------ Input

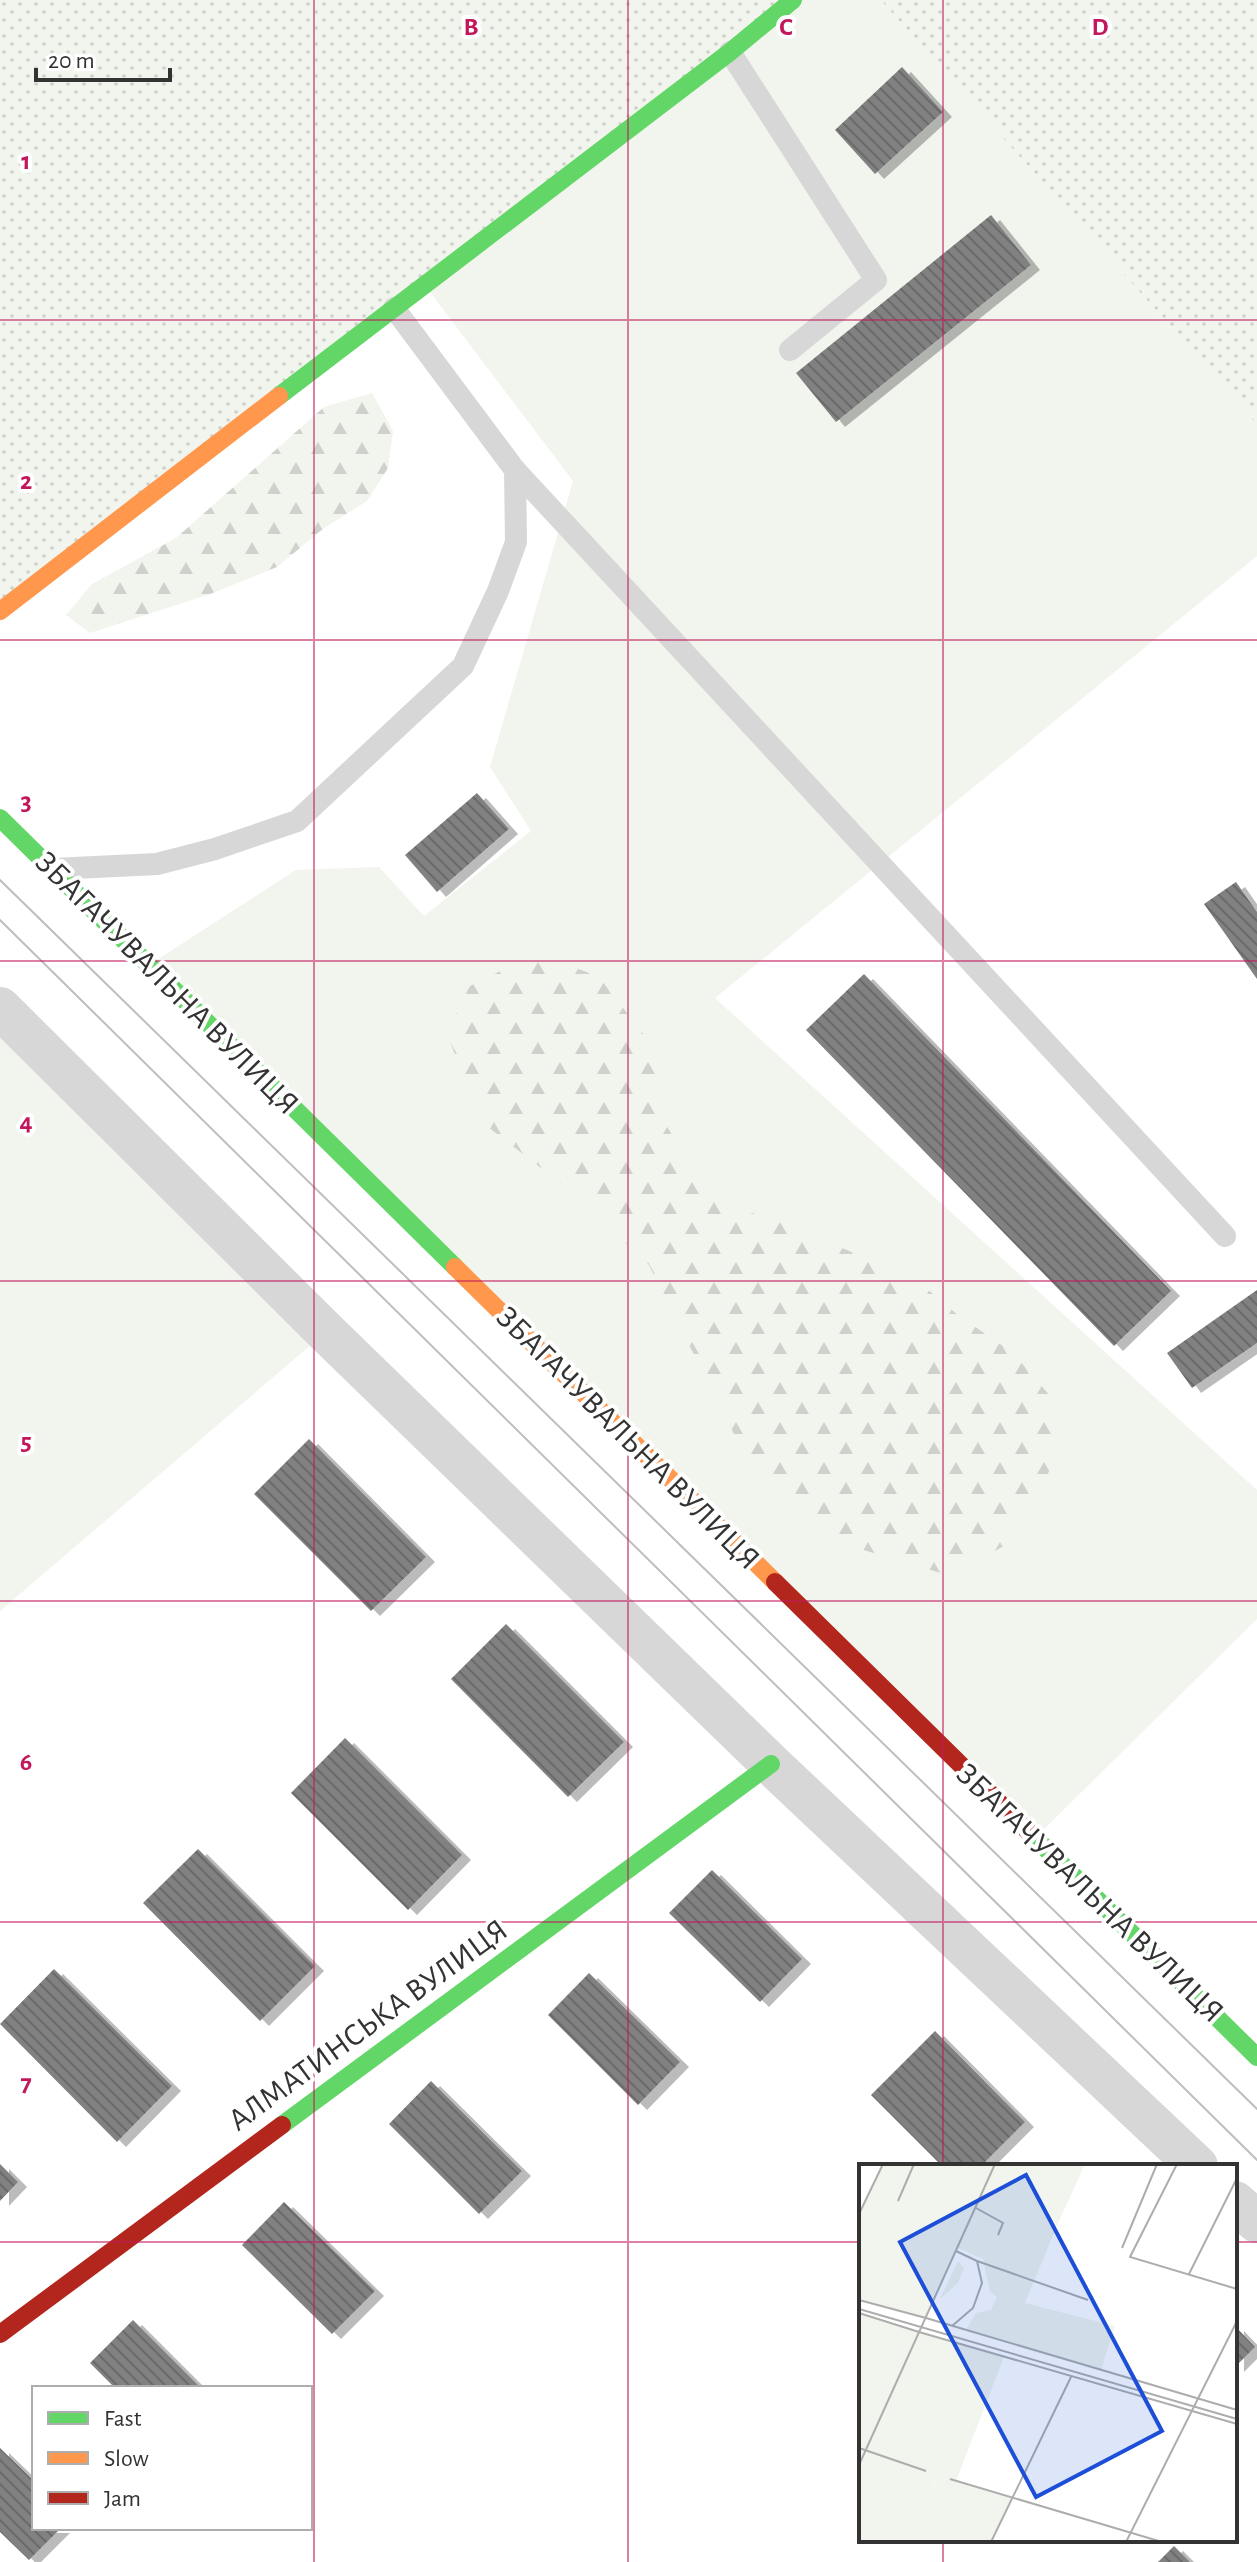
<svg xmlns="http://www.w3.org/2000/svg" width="1257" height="2562" font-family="'Alegreya Sans',sans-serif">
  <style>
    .grass { fill: #f1f5ed }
    .forest { fill: url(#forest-firs) }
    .garden { fill: url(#garden-dots) }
    .building { fill: url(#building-back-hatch); filter: url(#shadow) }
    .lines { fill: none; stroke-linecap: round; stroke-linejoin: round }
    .lane { stroke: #d7d7d7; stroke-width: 22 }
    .street { stroke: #d7d7d7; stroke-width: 42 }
    .fast { stroke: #63d668; stroke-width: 18 }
    .slow { stroke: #ff974d; stroke-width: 18 }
    .jam { stroke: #b3261e; stroke-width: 18 }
    .tram { stroke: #bebebe; stroke-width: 2 }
    .grid { fill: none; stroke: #c2185b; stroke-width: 2; stroke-opacity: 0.55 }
    .labels { text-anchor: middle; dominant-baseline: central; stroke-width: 8; stroke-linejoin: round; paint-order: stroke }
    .street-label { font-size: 32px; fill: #333; stroke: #fff }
    .inset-road { fill: none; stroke: #adadad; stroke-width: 2 }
    .view { fill: #1d4ed8; fill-opacity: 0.15; stroke: #1d4ed8; stroke-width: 4 }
    .inset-edge { fill: none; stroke: #333; stroke-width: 4 }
    .grid-label { font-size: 26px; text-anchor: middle; font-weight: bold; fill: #c2185b; stroke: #fff; stroke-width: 8; stroke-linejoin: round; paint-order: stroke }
  </style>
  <defs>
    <pattern id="forest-firs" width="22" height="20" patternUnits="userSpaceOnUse" patternTransform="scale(2)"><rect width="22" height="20" fill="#f1f5ed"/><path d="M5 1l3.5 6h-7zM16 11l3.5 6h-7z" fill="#cfd2cc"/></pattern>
    <pattern id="garden-dots" width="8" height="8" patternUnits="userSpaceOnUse" patternTransform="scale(2)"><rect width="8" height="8" fill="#f1f5ed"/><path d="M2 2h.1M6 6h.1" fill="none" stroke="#cfd2cc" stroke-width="1.8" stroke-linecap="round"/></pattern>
    <pattern id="building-back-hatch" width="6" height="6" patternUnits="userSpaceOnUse" patternTransform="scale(2)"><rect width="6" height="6" fill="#818181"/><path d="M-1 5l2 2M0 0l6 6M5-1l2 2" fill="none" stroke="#6a6a6a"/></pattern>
    <filter id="shadow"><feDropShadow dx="9" dy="5" stdDeviation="0" flood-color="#0004"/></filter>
  </defs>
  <rect width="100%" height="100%" fill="#fff"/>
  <g class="grass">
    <path d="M793,0h88l376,424v132l-542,442 542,492v129l-223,220 -885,-874 147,-95 83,-3 45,49 107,-85 -41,-64 83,-286 -149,-197z"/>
    <path d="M0,1008l326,324 -326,279z"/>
  </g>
  <g class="forest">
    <path d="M372,393l21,38 -5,37 -21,33 -43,27 -47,39 -64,26 -123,40 -24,-18 26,-31 84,-46 148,-131z"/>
    <path d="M535,954l63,22 54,69 14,80 45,73 83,30 120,50 44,37 55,38 38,44 9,55 -51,91 -58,33 -101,-30 -74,-59 -35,-39 -92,-183 -77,-73 -89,-69 -37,-91 24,-46z"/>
  </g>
  <g class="garden">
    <path d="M0,0h793l-793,611z"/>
    <path d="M881,0h376v424z"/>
  </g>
  <g class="building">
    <path d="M902,67l41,45 -68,62 -40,-44z"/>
    <path d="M991,215l40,50 -195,157 -40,-49z"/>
    <path d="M477,793l32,36 -72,63 -32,-37z"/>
    <path d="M1236,882l21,30v67l-53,-75z"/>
    <path d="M864,974l307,317 -57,55 -308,-316z"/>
    <path d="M1257,1290v53l-65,45 -25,-35z"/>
    <path d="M309,1439l117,118 -55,54 -117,-117z"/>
    <path d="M506,1624l118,118 -56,55 -117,-118z"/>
    <path d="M345,1738l117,117 -54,55 -117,-117z"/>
    <path d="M198,1849l117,117 -55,55 -117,-118z"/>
    <path d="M712,1870l90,89 -42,43 -91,-89z"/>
    <path d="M54,1969l118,117 -55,56 -117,-118z"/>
    <path d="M589,1973l91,89 -42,43 -90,-90z"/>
    <path d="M935,2031l90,91 -44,44h-39l-71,-71z"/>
    <path d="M431,2081l91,90 -43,43 -90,-90z"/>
    <path d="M0,2164l18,18 -18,19z"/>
    <path d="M284,2202l91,89 -43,43 -90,-89z"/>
    <path d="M133,2320l68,68h-86l-25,-25z"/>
    <path d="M1235,2326l20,21 -20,20z"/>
    <path d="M0,2448l34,33v47h27l-32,32 -29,-28z"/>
    <path d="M1174,2546l16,16h-32z"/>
  </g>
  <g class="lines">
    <g class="lane">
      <path d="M730,52l146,228 -86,70"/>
      <path d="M515,470l710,766"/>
      <path d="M53,869l104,-5 58,-15 82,-28 166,-155 35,-75 18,-49 -1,-72 -121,-162"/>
    </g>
    <g class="street">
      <path d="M0,1008l326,324 445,432 426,402"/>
      <path d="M1235,2202l22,20"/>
    </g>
    <g class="fast">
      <path d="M279,396l451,-344 63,-52"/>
      <path d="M0,818l455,449"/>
      <path d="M1030,1833l227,224"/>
      <path d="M282,2125l489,-361"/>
    </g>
    <g class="slow">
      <path d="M0,611l279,-215"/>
      <path d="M455,1267l320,315"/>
    </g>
    <g class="jam">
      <path d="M775,1582l255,251"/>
      <path d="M0,2334l282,-209"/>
    </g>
    <g class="tram">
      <path d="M0,880l1257,1229"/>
      <path d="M0,920l1257,1240"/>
    </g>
  </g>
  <path class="grid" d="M314,0v2562M628,0v2562M943,0v2166M0,320h1257M0,640h1257M0,961h1257M0,1281h1257M0,1601h1257M0,1922h1257M0,2242h861M1235,2242h22M943,2540v22"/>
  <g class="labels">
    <g class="street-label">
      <text transform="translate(167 983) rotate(45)">ЗБАГАЧУВАЛЬНА ВУЛИЦЯ</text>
      <text transform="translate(628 1438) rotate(45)">ЗБАГАЧУВАЛЬНА ВУЛИЦЯ</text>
      <text transform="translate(1090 1893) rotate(44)">ЗБАГАЧУВАЛЬНА ВУЛИЦЯ</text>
      <text transform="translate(368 2025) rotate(-36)">АЛМАТИНСЬКА ВУЛИЦЯ</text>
    </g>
  </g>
  <g transform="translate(859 2164)">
    <rect width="378" height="378" fill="#fff"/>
    <path d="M123,29l77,28 -34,82 90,23 -14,44 -135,-40 10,-17 15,-3 6,-13 -7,-5 -7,-33 -25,-11zM0,149l145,44 -48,124 -18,5 -8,-3 -4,-12 -67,-6z" fill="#f1f5ed"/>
    <path d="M99,97l6,7 -6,15 -18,16zM153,143l23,16 44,2 4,17 -16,9 -59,-23 -8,-13z" fill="#f1f5ed"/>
    <path d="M24,0h202l-26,57 -77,-28 -56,125 -67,-18v-86zM6,287l61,20 8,15 16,-7 63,18 -22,45h-132v-77z" fill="#f1f5ed"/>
    <path class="inset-road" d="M318,0l-47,93 107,32M39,37l16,-37M117,44l27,15 -5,12M0,50l24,-50M263,84l35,-84M118,97l111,39M330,110l48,-96M0,136l67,18M0,145l378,110M0,149l60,19M67,154l311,92M93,162l21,-18 9,-25 -5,-22 -21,-10M60,168l318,92M0,284l67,23M0,301l136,-301M91,315l212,63M132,378l80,-165M267,378l111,-221"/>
    <path class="view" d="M167,11l136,256 -126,66 -136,-255z"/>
    <rect width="378" height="378" class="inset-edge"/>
  </g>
  <g class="grid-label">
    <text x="471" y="35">B</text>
    <text x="786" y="35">C</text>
    <text x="1100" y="35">D</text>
    <text x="26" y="169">1</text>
    <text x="26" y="489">2</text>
    <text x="26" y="810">3</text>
    <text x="26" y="1130">4</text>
    <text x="26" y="1450">5</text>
    <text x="26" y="1770">6</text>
    <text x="26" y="2091">7</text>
  </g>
  <rect x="32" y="2386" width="280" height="144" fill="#ffffff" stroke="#adadad" stroke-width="2"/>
  <rect x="48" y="2412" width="40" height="12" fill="#63d668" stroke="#adadad" stroke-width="2"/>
  <text x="104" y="2426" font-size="24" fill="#333333">Fast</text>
  <rect x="48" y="2452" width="40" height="12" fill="#ff974d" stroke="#adadad" stroke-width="2"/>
  <text x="104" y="2466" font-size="24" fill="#333333">Slow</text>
  <rect x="48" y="2492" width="40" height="12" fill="#b3261e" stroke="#adadad" stroke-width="2"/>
  <text x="104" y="2506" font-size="24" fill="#333333">Jam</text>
  <path d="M36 68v12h134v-12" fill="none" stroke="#333333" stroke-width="4"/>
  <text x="48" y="68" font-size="24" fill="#333333" stroke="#ffffff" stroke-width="6" paint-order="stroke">20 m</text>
</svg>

------------

▶ Task objective: Pull out every line of the records above that contains the word "lines".

▶ Solution for this problem:
    .lines { fill: none; stroke-linecap: round; stroke-linejoin: round }
  <g class="lines">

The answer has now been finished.